Kılıç, ''69. maddede siyasi yasak tanımlanıyor. 84. maddede ise milletvekilliğinin düşürülmesi tanımlanıyor. İkisi birbirinden farklı şeyler. Sizin kararınızı Meclise gönderdikten sonra milletvekilliğinin düşürülmesi gerekiyor mu?'' sorusuna, ''İkisi aynı şeyler değil. Biraz önce siyasi yasaklarla ilgili listeyi okurken, onun içinde milletvekilleri de vardı. Yani, siyasi yasak da kapsamında, milletvekilliği düşme de onun kapsamında. İkisi de aynı şekilde ifade ediliyor'' karşılığını verdi.
Bir başka soru üzerine de Kılıç, 2'si milletvekilli toplam 37 kişiye siyasi yasak getirildiğini belirtti.
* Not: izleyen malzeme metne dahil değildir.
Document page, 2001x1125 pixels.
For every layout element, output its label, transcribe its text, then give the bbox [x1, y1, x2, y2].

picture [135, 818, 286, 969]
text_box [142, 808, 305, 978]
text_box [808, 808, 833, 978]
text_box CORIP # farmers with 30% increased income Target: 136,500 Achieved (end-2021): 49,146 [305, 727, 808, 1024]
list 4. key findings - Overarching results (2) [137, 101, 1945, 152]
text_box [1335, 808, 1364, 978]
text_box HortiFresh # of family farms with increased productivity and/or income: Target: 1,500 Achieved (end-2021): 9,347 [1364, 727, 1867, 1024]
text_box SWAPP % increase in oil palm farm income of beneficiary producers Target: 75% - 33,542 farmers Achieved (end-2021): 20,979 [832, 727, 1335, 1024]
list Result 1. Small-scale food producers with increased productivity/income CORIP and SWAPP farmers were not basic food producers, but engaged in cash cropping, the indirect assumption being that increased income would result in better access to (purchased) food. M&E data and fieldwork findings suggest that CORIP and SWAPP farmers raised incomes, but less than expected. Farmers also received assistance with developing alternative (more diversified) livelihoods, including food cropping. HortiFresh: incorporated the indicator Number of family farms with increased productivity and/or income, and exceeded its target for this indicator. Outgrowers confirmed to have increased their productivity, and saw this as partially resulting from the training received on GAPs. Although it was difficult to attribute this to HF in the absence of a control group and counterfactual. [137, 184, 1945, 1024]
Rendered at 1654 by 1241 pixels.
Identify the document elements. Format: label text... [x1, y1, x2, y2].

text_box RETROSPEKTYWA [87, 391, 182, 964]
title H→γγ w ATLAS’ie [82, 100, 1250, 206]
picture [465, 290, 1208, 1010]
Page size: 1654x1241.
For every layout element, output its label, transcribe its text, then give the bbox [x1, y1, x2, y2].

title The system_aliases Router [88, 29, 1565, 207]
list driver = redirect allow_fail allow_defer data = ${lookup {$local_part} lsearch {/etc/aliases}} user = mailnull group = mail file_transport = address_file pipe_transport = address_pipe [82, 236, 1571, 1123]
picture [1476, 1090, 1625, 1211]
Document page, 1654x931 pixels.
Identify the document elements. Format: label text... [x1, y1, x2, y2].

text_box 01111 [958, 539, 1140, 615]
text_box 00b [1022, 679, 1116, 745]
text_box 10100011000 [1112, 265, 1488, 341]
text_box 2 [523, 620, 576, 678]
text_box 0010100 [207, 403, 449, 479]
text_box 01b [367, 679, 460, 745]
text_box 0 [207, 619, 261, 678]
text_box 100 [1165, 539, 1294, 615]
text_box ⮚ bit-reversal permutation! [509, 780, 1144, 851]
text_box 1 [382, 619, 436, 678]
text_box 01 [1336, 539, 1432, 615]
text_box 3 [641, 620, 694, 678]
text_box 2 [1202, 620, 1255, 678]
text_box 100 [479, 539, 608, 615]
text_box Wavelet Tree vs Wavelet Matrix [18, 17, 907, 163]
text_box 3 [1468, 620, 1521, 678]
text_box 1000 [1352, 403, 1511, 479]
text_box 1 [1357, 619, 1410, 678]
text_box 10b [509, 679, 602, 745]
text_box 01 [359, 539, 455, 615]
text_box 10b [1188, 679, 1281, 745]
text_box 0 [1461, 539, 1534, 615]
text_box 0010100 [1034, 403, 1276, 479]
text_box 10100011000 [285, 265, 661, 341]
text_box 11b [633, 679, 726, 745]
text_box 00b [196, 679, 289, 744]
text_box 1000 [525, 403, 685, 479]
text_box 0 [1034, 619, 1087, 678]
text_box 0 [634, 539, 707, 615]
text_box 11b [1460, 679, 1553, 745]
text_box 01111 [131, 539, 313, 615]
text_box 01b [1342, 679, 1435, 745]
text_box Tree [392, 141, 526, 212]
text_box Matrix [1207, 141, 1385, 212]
''HEYETİMİZ, BATASUNA KARARINI GÖZ ÖNÜNDE TUTMUŞTUR''
''AİHM kararından bahsettiniz. Bu, Batasuna Partisi ile ilgili mi?'' soru üzerine Kılıç, şunları söyledi:
''Ağırlıklı olarak, tabii ki Batasuna kararı ve bundan önceki AİHM'in... Yani şunu söyleyeyim, tabii bizim bu yargı süreci içerisinde, görüşmeye başladığımız süreç içerisinde çeşitli beyanatlar oldu, siyasilerimizin ve gazetecilerimizin. Ben bunu bir talihsizlik olarak görüyorum. Anayasa'nın 138. maddesinde çok açık bir şekilde, davanın görüşülme aşamasında hiçbir şekilde bu tür açıklamalar yapılmaması gerekirken, maalesef yapılmıştır. Şunu söyleyeyim, AİHM'in bizim verdiğimiz kararlar üzerinde ihlal kararlarını da incelemiş, göz önünde tutmuştur. AİHM'in İspanya'daki Batasuna kararıyla ilgili, 'İhlal yoktur' şeklindeki kararını göz önünde tutmuştur. Tabii ki hepsi incelenmiştir, hepsi araştırılmıştır. Mahkeme heyetimiz çok özverili, çok ince ve çok titiz bir çalışma yapmıştır. Ben mahkeme üyelerine, bu vesileyle teşekkür etmek istiyorum.''
Haşim Kılıç, ''Kısa karar bu akşam Resmi Gazete'de yayımlanırsa, yarın itibarıyla parti kapanmış, milletvekillikleri düşmüş sayılacak mı?'' sorusu üzerine, şöyle konuştu:
''Partinin tüzel kişiliği, Yargıtay Cumhuriyet Başsavcılığına bildireceğiz. Aynı zamanda Resmi Gazete'ye de göndereceğiz. Yargıtay Cumhuriyet Başsavcılığı bu kararı, ilgili siyasi partiye tebliğ edecek. Bu süreç tamamlandığı andan itibaren bu siyasi partinin tüzel kişiliği sona ermiş oluyor. Ancak, milletvekilliği ve siyasi yasaklılıkla ilgili sonuca bağlanmış olan yaptırımlar, bizim gerekçeli kararın Resmi Gazete'de yayımlandığı andan itibaren hüküm ifade edecek. Kısa kararla ilgisi yok bunun.''
Haşim Kılıç, ''(Zorlu bir süreçten geçiyoruz. Sorunlar ne kadar zor olursa olsun çözüm yeri parlamentodur) dediniz. Yüksek mahkeme olarak bir endişeniz mi var?'' sorusuna şu yanıtı verdi:
''Türkiye'deki son dönemde olan olayları da gördüğümüz zaman, yani parlamenter sisteme olan bu bağlılığımızı, parlamenter sisteme, demokratik kurallar içinde işleyen bu sisteme sahip çıkmamız gerekiyor. Onun için de ben, her zaman bu inancımı sürdürdüm. Bugün ayrıca ifade ettim. Tabii ki siyasi sorunlar Meclis tarafından, daha doğrusu parlamentonun çatısı altında bulunan siyasi partilerimizin birlikteliğiyle, onların gayretleriyle çözülecektir. Onun dışında başka çözüm yolumuz yok.''
Kılıç, kısa kararın ne zaman Resmi Gazete'ye gönderileceğinin sorulması üzerine de ''Bugünkü sürece bağlı, bakacağım. En kısa zamanda göndereceğim'' dedi.
NOTLAR
Anayasa Mahkemesi heyetinin davayla ilgili 8 Aralık Salı günü başlayan müzakereleri, yaklaşık 40 saat sürdü. Bu süreç içinde çok sayıda yerli ve yabancı basın mensubu gelişmeleri izledi.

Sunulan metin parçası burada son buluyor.